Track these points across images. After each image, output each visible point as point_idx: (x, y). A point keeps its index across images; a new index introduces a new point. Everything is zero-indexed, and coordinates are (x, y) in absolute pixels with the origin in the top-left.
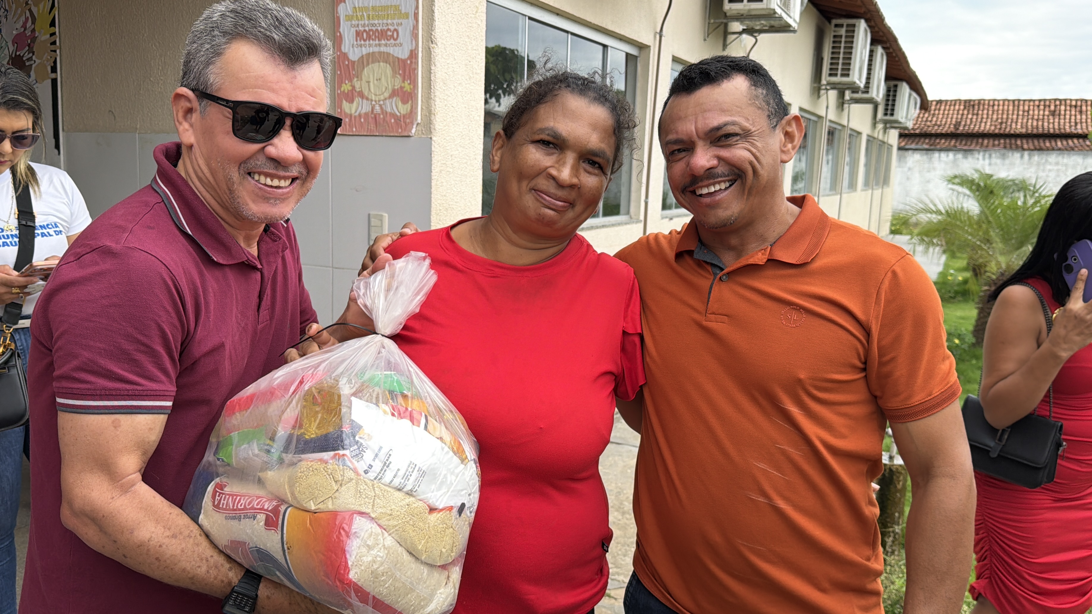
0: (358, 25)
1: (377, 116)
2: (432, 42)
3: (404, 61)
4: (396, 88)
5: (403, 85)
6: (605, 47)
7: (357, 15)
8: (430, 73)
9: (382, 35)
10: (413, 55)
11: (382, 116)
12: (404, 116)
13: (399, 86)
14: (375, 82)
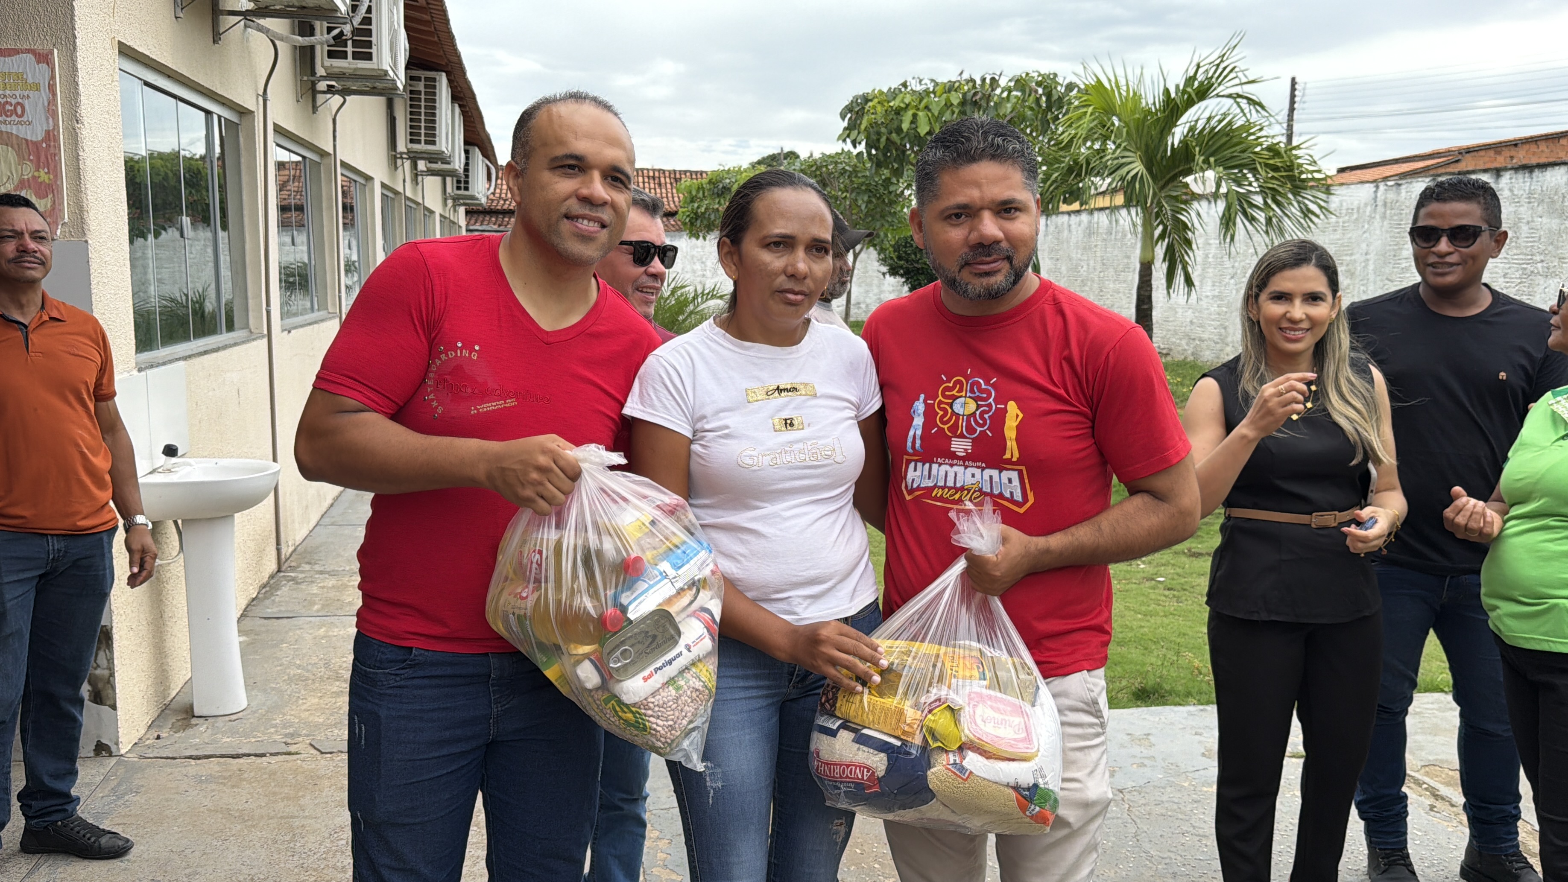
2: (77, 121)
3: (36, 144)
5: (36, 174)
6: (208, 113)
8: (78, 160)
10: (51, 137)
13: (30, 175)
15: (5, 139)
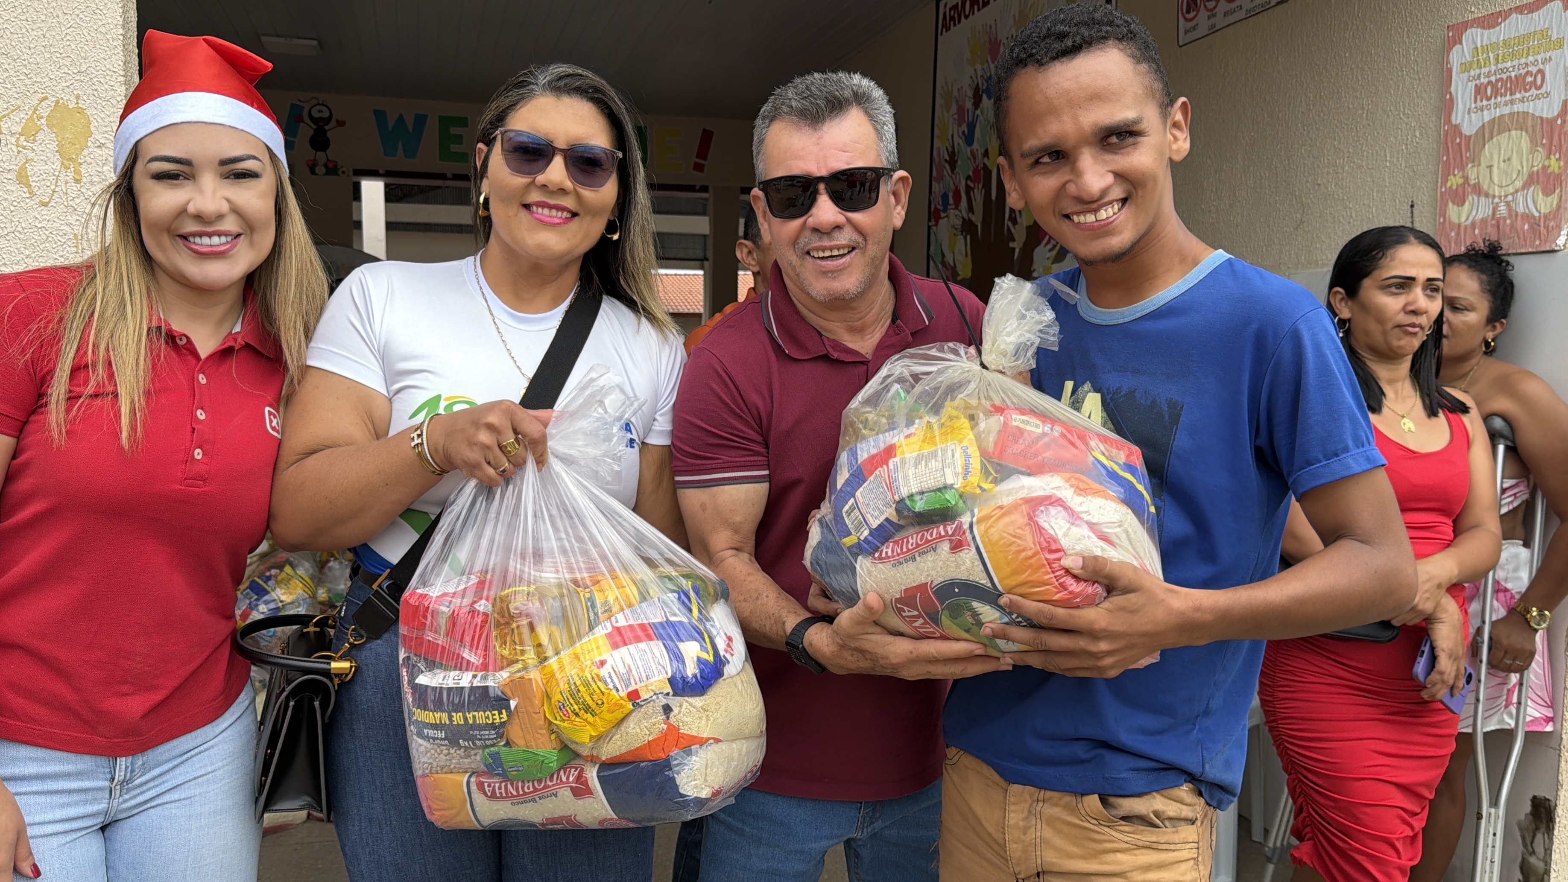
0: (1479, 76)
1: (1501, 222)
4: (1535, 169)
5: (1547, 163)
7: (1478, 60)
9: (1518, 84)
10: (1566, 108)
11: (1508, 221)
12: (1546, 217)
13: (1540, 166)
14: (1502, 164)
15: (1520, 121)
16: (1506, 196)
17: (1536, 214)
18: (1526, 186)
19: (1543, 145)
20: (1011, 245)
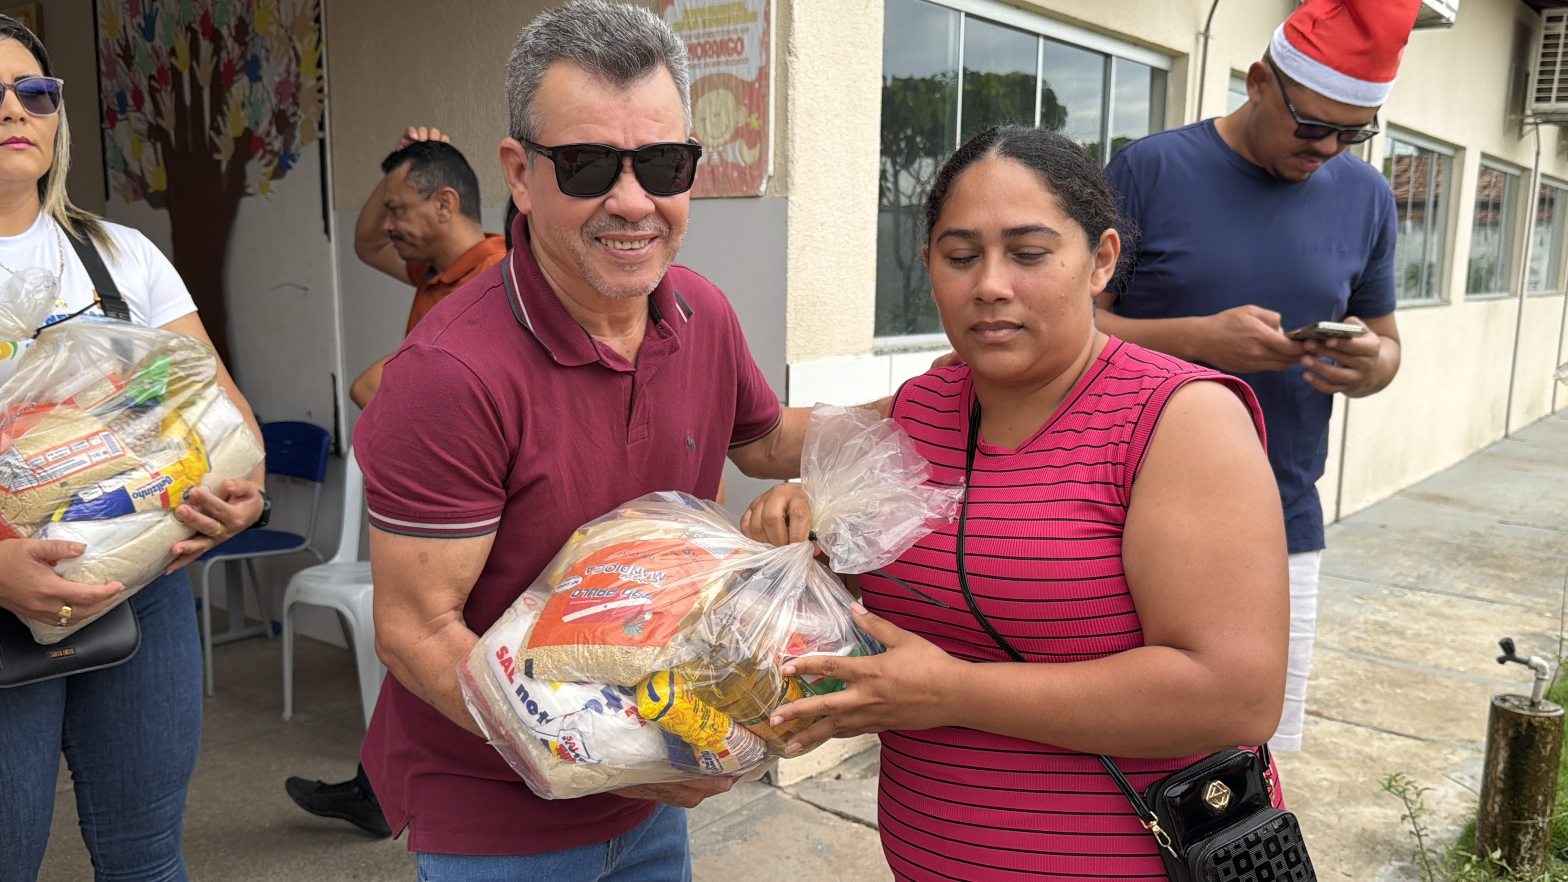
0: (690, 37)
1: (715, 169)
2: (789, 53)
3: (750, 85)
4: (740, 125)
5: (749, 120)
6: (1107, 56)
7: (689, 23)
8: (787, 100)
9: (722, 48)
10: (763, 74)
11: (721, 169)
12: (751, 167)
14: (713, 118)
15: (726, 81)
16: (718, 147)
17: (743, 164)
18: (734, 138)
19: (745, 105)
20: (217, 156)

============================================================

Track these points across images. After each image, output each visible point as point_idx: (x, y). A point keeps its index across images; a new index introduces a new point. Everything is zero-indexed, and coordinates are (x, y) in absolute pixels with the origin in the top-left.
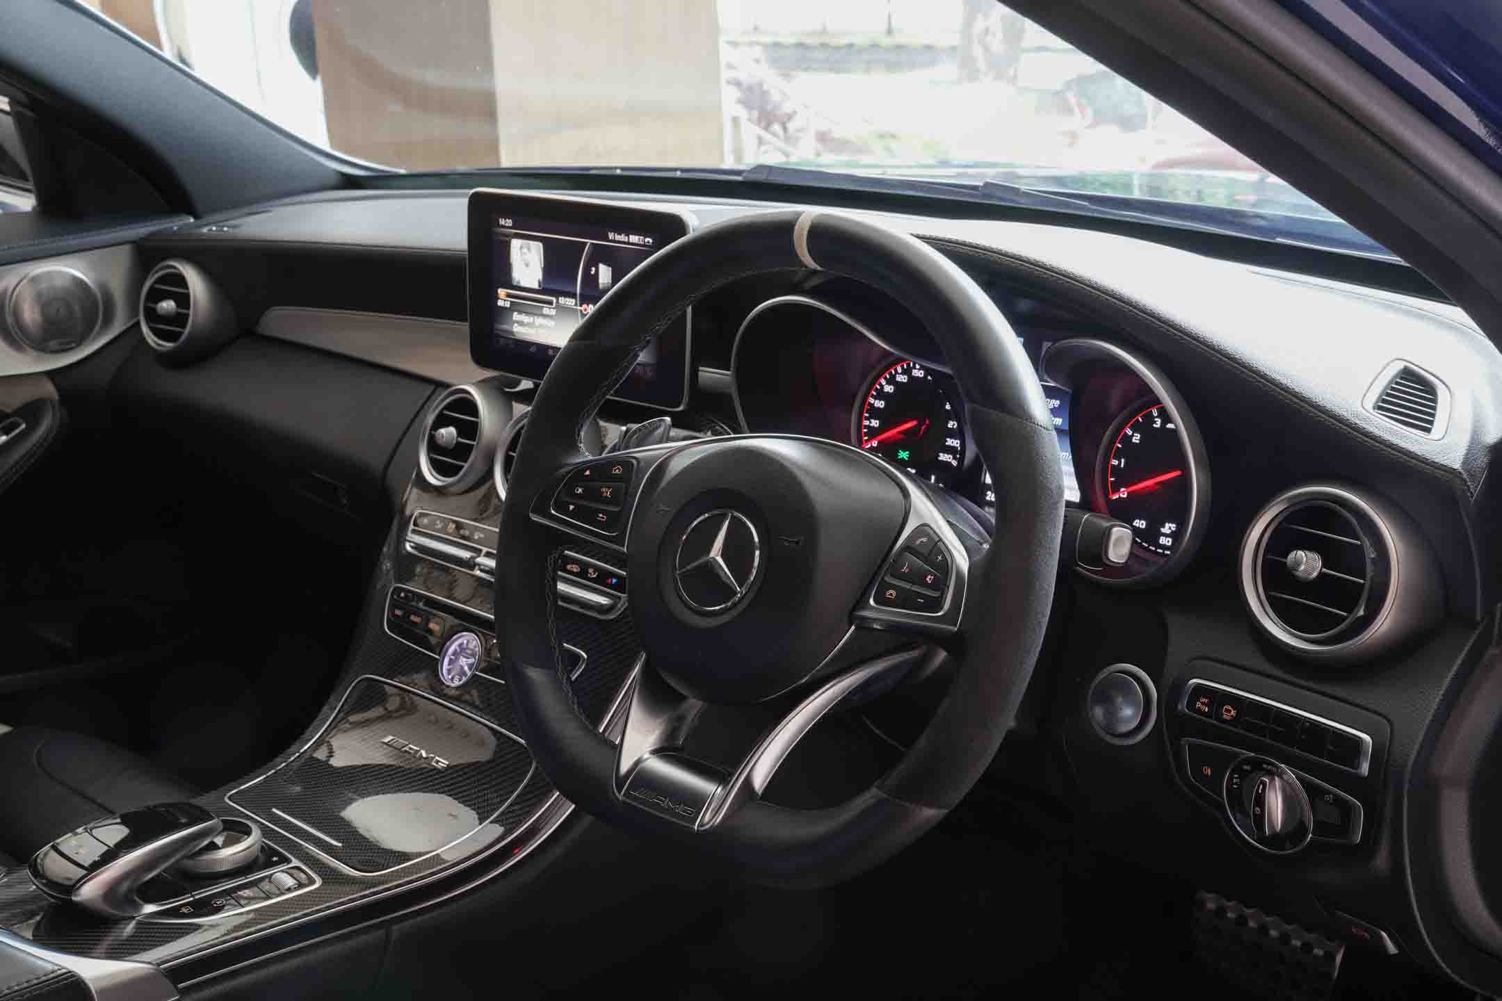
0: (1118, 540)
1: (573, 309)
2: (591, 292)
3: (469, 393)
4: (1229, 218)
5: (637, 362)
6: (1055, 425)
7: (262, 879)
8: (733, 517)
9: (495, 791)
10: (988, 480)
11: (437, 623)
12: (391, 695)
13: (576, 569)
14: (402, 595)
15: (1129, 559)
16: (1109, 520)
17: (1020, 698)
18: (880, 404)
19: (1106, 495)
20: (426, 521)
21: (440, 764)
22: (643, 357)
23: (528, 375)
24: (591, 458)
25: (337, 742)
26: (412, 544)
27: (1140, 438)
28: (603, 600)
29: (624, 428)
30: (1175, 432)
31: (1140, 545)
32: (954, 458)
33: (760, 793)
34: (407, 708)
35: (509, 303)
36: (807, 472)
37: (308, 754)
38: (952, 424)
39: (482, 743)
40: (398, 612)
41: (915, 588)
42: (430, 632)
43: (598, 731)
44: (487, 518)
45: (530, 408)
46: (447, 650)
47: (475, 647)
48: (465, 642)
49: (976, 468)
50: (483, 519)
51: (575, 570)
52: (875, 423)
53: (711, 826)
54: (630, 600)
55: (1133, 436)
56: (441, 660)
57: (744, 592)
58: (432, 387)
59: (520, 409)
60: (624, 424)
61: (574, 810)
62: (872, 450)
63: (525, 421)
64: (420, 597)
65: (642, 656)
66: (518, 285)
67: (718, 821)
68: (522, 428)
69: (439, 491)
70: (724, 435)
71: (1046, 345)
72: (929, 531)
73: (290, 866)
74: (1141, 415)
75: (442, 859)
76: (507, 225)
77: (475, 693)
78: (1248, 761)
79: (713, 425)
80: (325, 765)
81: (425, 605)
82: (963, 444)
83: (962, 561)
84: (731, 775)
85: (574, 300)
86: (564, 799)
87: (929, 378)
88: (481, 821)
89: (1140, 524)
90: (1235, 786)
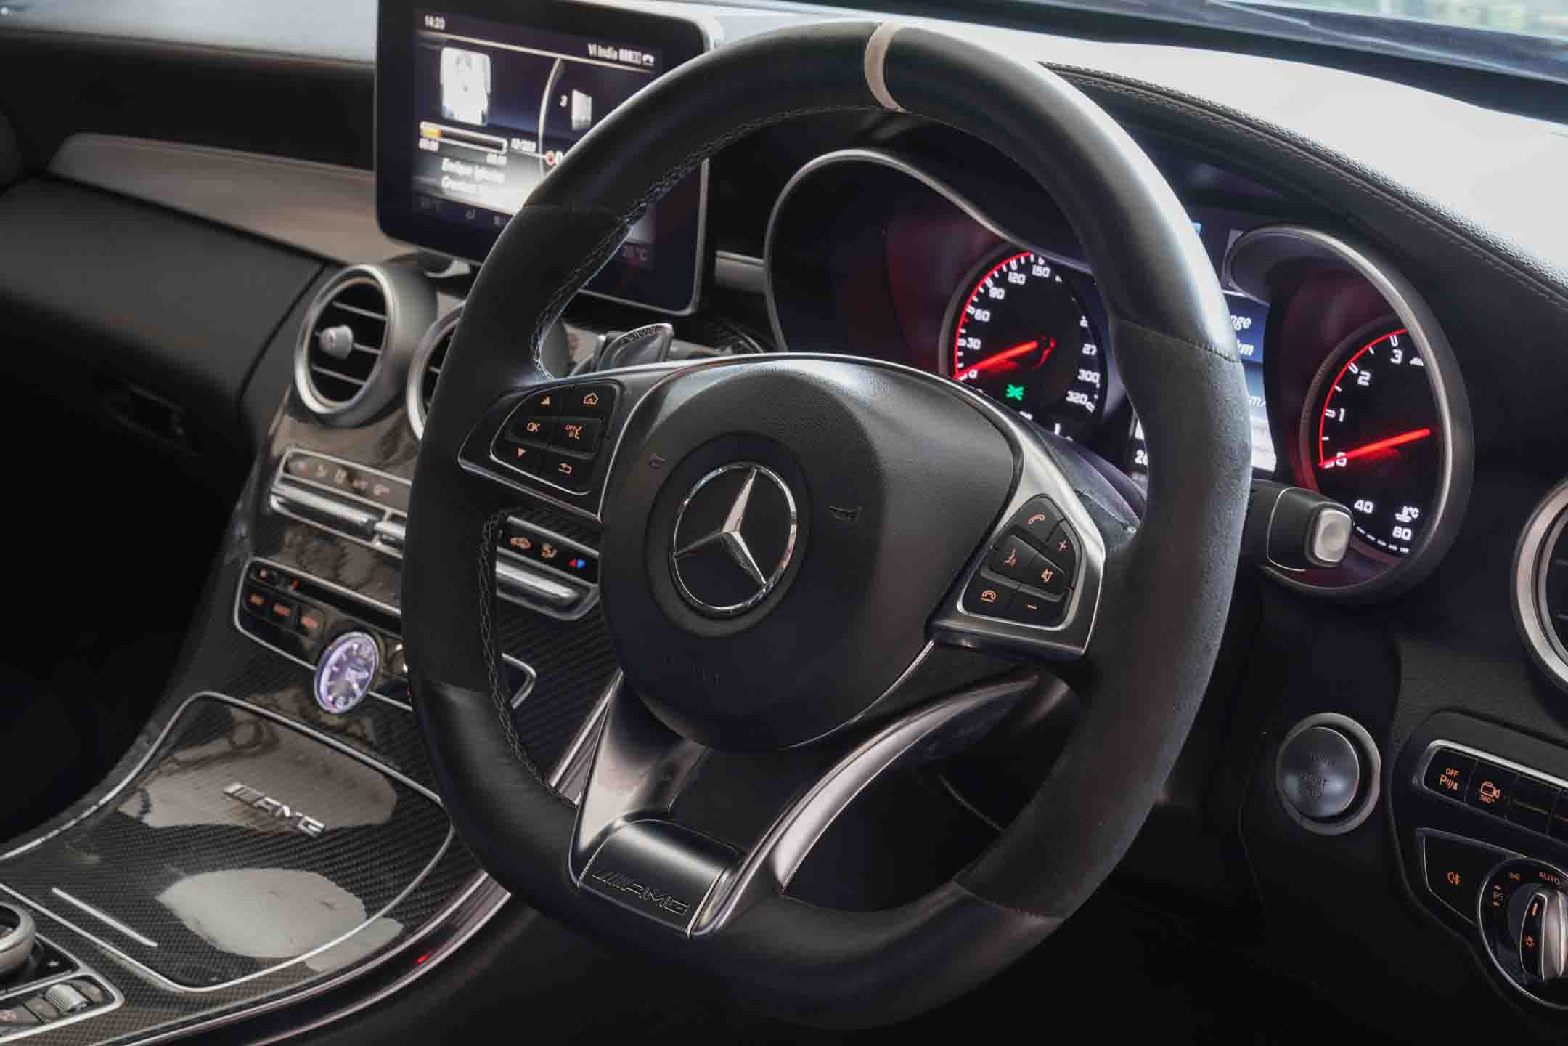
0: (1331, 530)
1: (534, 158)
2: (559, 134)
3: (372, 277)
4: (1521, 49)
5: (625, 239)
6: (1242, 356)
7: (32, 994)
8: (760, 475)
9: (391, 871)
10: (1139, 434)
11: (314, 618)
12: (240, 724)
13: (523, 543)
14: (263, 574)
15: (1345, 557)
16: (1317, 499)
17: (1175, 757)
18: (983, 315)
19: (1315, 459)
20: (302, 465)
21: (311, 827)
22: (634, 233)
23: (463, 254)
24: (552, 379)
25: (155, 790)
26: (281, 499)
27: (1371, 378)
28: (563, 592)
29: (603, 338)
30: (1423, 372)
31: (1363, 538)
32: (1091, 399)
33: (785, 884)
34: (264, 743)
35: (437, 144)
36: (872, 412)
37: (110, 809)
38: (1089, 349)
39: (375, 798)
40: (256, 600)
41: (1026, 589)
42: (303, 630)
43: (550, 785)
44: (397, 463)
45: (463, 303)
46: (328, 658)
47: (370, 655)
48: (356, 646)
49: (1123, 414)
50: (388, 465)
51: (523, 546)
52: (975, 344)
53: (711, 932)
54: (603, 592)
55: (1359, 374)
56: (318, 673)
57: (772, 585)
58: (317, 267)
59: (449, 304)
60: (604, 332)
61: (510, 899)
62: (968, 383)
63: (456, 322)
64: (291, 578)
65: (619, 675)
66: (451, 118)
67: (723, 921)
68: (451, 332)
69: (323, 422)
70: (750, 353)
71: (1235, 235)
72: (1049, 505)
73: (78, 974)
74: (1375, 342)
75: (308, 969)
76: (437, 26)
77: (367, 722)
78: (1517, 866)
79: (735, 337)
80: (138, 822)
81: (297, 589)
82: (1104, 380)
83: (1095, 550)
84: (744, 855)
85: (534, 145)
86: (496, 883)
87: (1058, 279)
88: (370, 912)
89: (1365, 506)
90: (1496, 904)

============================================================

Word for word, restate the lines of the listing above starting at the line with "40: (398, 612)" and ending at the line with "89: (1140, 524)", and nothing outside them.

40: (398, 612)
41: (915, 588)
42: (430, 632)
43: (598, 731)
44: (487, 518)
45: (530, 408)
46: (447, 650)
47: (475, 647)
48: (465, 642)
49: (976, 468)
50: (483, 519)
51: (575, 570)
52: (875, 423)
53: (711, 826)
54: (630, 600)
55: (1133, 436)
56: (441, 660)
57: (744, 592)
58: (432, 387)
59: (520, 409)
60: (624, 424)
61: (574, 810)
62: (872, 450)
63: (525, 421)
64: (420, 597)
65: (642, 656)
66: (518, 285)
67: (718, 821)
68: (522, 428)
69: (439, 491)
70: (724, 435)
71: (1046, 345)
72: (929, 531)
73: (290, 866)
74: (1141, 415)
75: (442, 859)
76: (507, 225)
77: (475, 693)
78: (1248, 761)
79: (713, 425)
80: (325, 765)
81: (425, 605)
82: (963, 444)
83: (962, 561)
84: (731, 775)
85: (574, 300)
86: (564, 799)
87: (929, 378)
88: (481, 821)
89: (1140, 524)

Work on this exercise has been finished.